This is a blog for those who have followed me for awhile and everything else and for those who were worried when I made the blog about the list. I am going to clear the air about that blog.
I am not going to physically come after them with violence. This is not a way to handle the situation. And I guess I was thinking of the Arrow and with Chris Jericho and his list that everyone has a list to make. Rather it is a shopping list, a list of goals, etc. Either way I went by the list wrong. I was angry at things that had happened to me.
As many have known, I have suffered in the year 2016 as many of us have. And at the end of the year it ended with me being tied up in restraints. What a way to end the year? Bottom line, it could have been me or an illness I fight who knows, but I have not been the same and it all happened the day I prayed and went to church to pray with my mom for the ring.
Since then my whole family suffered because of it. And we are going through turmoil right now. When one person suffers we all suffer. Many have wondered why I am bring matters publicly that should be kept private. They need to know. Because the more one member of the family gets attacked unjustly, the whole family suffers because that one person is in pain and they all become in pain.
The nature of a family is to stick together and resolve matters. All for one and One for All as the Three Musketeers had once said. But when a family member and another family member fight wars in a few years which seam to be lifetimes, it is another story.
When family wars happen despite how much you disagree with one party there has to be mutual respect and honor amongst the family. That is why a new doctrine will be formed amongst the family and new order to pave the way for other generations to come.
I have been through an illness that has been plaguing me, but maybe it is time to not get angry about it, but understand about it. Certain people get upset about colors we wear or coats. I have worn many coats and this is our heritage. Our heritage should not be forgotten. Our heritage is who we are and in just the past weeks I have learned more about my heritage than ever before and it is nothing that I thought it was going to be.
The fact is who I was and who I aspired to be and who I am now is a different person than I was a few months ago. The fact is I’ve changed my perspective in life and I know it will change again. I deal with many illnesses like everyone else and maybe its time to treat an illness as a gift as it was meant to be.
Sometimes we get afraid of what opens up to us. It is as if another world we didn’t see is there. It is hard to explain. And when we wake up what seams to be a spiritual war, we lose it. I have tried not to lose it, but have lost it a few times hurting those that I care about. Even a war with the Father. The fact is we all suffered not just me. But as many times as I fight we all should grow from.
And now it’s time to do what I wanted to do 9 years ago and that’s head in the road of the late Wayne Dyer. When I was head strung into Conspiracies and everything else it was the light side that saved me from going down that rabbit hole.
As for the list. it’s only a list. People know in their hearts what they took from me. And as was written in the Bible what was taken from me will be returned 7 fold. I will not be coming after them and I have paid the price for my sins. Now I am going to get ready to return my debt to others.
Because if other people were on that list. I am Number 1 on it. I am not exempt. And I paid my debt this year and I have suffered greatly. Now I try to make it right.

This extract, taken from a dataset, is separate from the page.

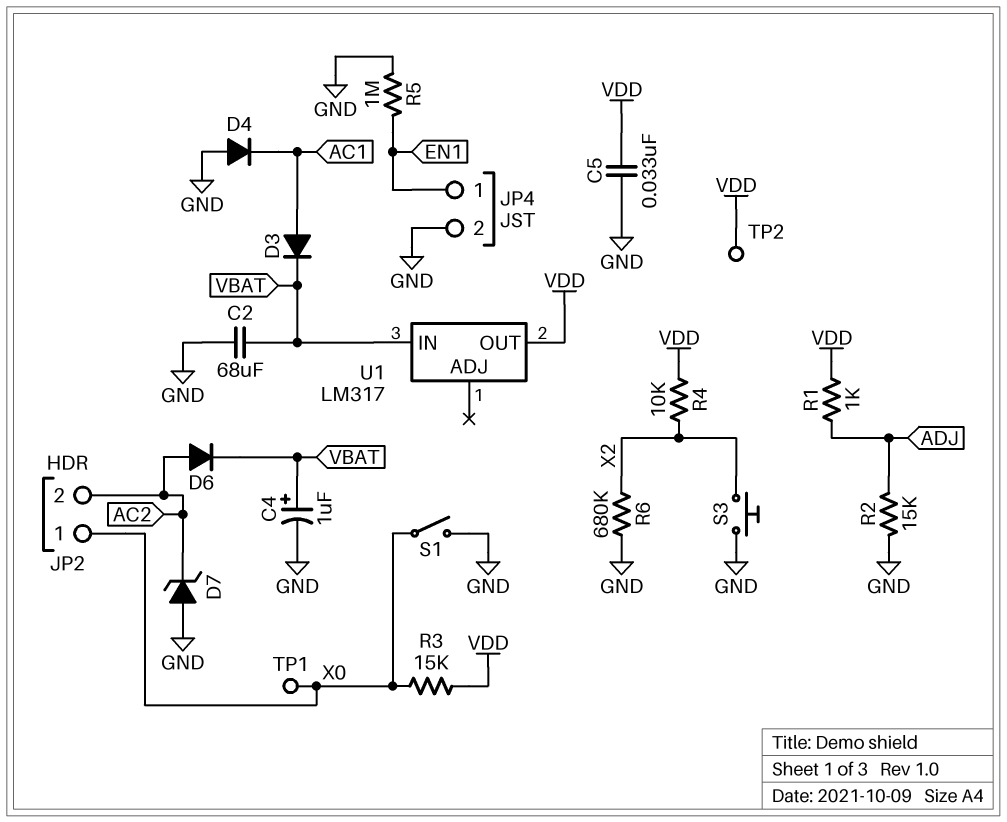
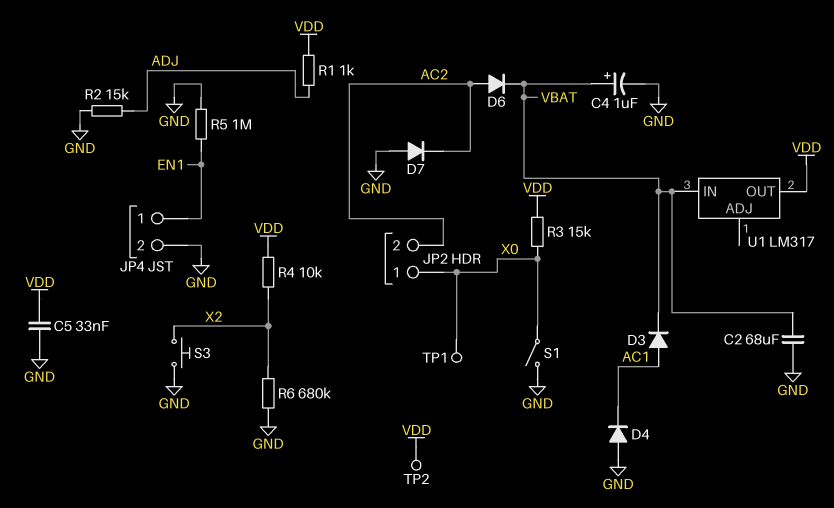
D7: zener (A GND, K AC2) -> diode (A GND, K AC2)

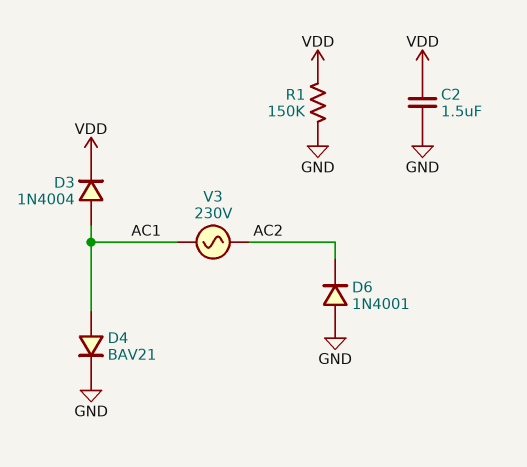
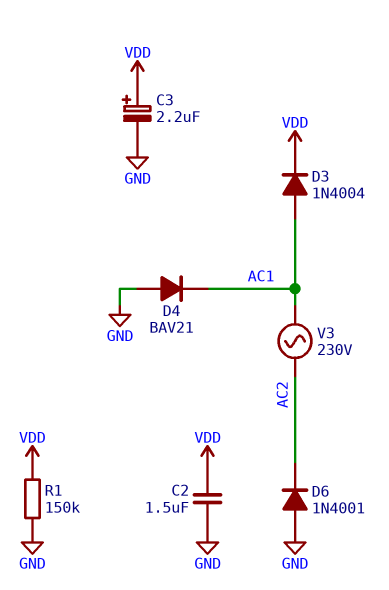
C3: none -> 2.2uF (plus VDD, minus GND)
D4: diode BAV21 (A AC1, K GND) -> diode BAV21 (A GND, K AC1)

I have fallen many times as many of us have and we all have karmic debt to fulfill, every last soul.
We either go through hells we create and we suffer from it, but deep down inside we wish for a better road. And many may fight that road for lifetime after lifetime.
This time I am going to only post stuff on my artwork on my Facebook. I will renew the contract with WordPress for my website another year a lot will happen and I still want to right, but my mind has got to be in the right frame of mind.
I feel flat on the ground this year and it ended in dramatic fashion. Rest assure I am not done and I will fire back, but only with my heart and my soul. Others may laugh at me or have put me down and I may have over reacted which I have and I shall finish what I started 9 years ago and go on that journey again.
This is not a mental war this is a spiritual war and I will read again. I will prepare and I will get ready for the fight. I may have been defeated at the end of the year because they left their statement as they mocked me in the hospital, but as the Undertaker said against Bray Wyatt in the Promo of WrestleMania, I ain’t dead yet.
Which means I have a few good fights left in me yet and should the old spiritual gun slinger raise from his grave and a sleeping giant rise. Well I will be prepared for the war. Because Armageddon won’t be a physical battle it will be a spiritual war and I will be ready. And perhaps we are fighting that battle already.
So I am going to get prepared and I am going to get ready. Because I am cleaning the air. And if my blogs maybe different in any way or worrying in a way. Understand I have been through war this year and I am still standing and If I survived 2016. I will sure be ready for 2017 so bring it on.